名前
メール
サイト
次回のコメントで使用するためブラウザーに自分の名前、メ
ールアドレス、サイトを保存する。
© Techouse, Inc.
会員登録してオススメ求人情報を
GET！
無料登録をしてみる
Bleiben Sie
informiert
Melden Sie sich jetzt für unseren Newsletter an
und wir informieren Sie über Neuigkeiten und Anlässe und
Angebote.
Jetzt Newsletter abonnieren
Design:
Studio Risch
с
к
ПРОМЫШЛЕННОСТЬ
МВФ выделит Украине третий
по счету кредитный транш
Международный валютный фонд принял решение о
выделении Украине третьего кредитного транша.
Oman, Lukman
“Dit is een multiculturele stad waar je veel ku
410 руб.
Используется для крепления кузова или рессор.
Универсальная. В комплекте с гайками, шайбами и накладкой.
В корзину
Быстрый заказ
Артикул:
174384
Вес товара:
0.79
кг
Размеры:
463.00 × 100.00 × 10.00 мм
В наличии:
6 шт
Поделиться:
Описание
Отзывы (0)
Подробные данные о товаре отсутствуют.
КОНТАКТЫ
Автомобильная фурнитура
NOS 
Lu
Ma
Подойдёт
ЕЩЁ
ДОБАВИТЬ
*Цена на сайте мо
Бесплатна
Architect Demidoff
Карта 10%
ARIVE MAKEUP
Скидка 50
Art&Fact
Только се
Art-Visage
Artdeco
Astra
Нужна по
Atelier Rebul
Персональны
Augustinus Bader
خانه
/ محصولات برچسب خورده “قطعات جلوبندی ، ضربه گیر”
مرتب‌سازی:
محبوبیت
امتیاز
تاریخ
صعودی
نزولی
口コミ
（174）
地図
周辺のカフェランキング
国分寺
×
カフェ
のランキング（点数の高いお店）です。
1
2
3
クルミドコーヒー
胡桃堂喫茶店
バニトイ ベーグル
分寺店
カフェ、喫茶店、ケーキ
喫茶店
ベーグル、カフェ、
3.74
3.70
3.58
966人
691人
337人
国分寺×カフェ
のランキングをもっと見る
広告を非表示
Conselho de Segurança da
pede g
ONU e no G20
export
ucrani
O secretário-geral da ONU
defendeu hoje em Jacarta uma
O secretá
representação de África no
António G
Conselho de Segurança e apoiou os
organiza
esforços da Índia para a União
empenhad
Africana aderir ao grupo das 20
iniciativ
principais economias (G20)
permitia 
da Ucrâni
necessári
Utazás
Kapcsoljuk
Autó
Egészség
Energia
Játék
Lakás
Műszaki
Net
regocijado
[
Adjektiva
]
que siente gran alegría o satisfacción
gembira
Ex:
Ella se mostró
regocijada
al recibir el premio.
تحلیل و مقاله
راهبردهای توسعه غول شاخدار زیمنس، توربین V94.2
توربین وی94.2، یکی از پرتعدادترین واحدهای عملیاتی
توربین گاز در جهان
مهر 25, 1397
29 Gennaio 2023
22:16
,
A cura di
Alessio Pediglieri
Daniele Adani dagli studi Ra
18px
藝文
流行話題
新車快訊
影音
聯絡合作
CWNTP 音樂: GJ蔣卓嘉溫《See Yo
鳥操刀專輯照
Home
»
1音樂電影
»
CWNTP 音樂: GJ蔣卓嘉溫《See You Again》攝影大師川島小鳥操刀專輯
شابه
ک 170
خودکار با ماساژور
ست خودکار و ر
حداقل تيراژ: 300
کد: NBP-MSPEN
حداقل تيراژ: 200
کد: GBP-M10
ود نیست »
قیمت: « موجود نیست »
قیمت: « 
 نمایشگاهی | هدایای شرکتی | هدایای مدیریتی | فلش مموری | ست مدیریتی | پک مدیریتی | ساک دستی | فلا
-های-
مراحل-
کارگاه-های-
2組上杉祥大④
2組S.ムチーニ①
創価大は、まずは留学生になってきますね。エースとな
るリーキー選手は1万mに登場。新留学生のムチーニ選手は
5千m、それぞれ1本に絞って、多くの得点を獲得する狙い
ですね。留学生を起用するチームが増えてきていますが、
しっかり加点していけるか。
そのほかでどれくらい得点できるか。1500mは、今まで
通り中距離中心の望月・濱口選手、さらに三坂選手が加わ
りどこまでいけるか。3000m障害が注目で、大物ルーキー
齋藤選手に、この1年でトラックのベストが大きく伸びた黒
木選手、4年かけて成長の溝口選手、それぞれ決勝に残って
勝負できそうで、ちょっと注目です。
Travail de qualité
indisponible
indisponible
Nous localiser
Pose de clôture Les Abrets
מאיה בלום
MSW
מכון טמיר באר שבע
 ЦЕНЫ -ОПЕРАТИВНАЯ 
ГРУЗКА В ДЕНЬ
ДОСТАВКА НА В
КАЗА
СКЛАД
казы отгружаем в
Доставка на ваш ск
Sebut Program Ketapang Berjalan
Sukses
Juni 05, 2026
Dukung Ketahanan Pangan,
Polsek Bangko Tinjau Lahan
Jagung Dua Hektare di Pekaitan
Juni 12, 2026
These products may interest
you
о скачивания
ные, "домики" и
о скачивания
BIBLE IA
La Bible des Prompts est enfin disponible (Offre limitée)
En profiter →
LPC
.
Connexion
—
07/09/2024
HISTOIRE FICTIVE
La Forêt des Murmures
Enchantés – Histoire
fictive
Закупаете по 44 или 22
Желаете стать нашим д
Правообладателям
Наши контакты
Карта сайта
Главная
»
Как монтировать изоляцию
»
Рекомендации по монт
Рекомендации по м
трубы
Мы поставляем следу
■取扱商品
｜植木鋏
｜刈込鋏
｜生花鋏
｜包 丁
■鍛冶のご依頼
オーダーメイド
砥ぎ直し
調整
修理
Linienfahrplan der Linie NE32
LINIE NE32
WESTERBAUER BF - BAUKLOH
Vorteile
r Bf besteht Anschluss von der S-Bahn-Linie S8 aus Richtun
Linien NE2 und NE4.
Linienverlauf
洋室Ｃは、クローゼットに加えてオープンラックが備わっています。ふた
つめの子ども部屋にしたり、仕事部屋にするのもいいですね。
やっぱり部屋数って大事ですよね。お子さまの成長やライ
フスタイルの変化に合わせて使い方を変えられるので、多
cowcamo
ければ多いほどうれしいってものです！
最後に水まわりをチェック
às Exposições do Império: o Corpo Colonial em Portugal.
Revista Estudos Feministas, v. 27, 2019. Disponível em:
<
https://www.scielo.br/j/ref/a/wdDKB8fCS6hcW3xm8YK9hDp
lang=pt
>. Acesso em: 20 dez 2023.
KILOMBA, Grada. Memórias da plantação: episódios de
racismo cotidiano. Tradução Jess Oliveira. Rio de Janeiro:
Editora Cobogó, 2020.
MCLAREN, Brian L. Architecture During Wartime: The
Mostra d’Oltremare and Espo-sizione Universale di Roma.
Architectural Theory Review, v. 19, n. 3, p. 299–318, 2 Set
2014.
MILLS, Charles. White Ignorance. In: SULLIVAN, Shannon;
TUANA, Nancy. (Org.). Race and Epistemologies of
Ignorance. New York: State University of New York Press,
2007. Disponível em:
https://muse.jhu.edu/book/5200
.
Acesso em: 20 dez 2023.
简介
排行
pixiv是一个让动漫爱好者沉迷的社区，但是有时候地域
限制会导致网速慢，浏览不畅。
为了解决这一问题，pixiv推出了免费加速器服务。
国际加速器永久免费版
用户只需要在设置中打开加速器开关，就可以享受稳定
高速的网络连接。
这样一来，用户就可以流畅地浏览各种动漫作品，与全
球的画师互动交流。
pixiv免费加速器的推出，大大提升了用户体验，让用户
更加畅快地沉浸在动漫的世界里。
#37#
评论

::::

TASK DESCRIPTION:
Determine how many lines of the data include the word "Украине". Reply with the count and no other text.

RESPONSE BELOW:
2